The three men, all from the West Bank outpost of Havat Gilad and in their 20s, were charged with setting alight a car and truck and spray painting a Star of David on a wall in the Palestinian village of Farata in the northern West Bank in November.
"The incident demonstrates the potential threat in Judea and Samaria and embodied in the activity of a small group of right-wing extremists who use violent and forbidden activity in order to implement their ideological desires," the Shin Bet security service said in a statement.
Dozens of Israelis have previously been charged in "price tag" cases, which radical settlers have said are revenge attacks – whether vandalism or assault – on Palestinians, Israeli security forces or left-wing activists. But this is the first time indictments have been issued against any of the 52 Israelis who are suspected of committing anti-Arab attacks since 2011 that do not come in response to a settlement evacuation, or other such incident that extremist settlers consider a provocation. Law-enforcement authorities consider the latter a separate category they call "covert price tag."
Yehuda Lansberg, Yehuda Savir and Binyamin Richter are also charged with racist incitement, conspiring to commit a crime and defacing property.
Lansberg and Savir have both admitted to the charges, but their lawyer said they were subject to undue pressure and abuse under interrogation.
"Security forces misled the courts by attributing security offenses to them, thus preventing them from exercising the basic right of meeting with a lawyer," said Adi Kedar, the attorney for all three suspects. Kedar is a lawyer for Honenu, a legal aid organization that assists Jews arrested over "defending themselves against Arab aggression, or due to their love for Israel."

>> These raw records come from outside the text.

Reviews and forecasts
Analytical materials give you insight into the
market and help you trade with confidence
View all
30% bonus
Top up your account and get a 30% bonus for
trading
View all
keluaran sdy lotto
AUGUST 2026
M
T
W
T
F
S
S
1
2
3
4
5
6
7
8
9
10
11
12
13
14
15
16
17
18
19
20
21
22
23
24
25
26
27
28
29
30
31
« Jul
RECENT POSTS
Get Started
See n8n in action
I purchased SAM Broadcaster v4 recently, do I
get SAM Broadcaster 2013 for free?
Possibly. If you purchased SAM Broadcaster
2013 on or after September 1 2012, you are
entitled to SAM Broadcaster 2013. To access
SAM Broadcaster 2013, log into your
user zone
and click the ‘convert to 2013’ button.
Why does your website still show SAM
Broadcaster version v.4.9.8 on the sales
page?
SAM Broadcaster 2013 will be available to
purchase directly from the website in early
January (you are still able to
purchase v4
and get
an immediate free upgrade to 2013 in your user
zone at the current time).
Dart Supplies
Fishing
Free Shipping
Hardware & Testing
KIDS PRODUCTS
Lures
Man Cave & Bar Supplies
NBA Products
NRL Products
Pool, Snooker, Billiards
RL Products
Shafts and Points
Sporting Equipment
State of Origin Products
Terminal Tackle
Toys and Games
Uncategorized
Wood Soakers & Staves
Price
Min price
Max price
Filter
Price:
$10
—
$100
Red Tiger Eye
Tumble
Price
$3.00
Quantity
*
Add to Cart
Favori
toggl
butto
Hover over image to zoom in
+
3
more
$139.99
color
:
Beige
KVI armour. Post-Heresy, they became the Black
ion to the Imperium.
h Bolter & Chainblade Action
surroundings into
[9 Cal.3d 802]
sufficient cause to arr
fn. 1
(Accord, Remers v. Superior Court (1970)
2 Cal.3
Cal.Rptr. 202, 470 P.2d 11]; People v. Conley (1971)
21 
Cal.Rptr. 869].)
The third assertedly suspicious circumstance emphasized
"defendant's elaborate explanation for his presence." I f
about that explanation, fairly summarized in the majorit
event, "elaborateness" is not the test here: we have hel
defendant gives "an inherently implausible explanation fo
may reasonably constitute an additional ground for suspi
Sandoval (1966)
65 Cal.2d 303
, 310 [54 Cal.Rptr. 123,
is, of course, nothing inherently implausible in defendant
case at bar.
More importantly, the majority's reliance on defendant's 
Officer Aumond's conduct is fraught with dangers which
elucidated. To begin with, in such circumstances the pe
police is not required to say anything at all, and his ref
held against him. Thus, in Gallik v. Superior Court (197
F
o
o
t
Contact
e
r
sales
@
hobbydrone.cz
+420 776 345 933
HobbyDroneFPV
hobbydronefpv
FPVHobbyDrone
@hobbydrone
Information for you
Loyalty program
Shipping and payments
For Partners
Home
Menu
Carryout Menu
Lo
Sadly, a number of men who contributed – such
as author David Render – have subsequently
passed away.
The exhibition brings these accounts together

Richter was indicted in May on charges of assaulting a Palestinian man and his daughter for racist motives. Police say he approached the father and daughter at a bus station near the West Bank settlement of Karnei Shomron and beat the man until he collapsed on the ground, after telling the girl: "You're an Arab, get out of here." He is also suspected of pushing, kicking and cursing out the girl. He was detained and released to house arrest.
Binyamin Richter is a son of former Los Angeles resident Yehuda Richter, who in 1984 was sentenced to five years in jail for opening fire on a Palestinian bus and wounding seven passengers.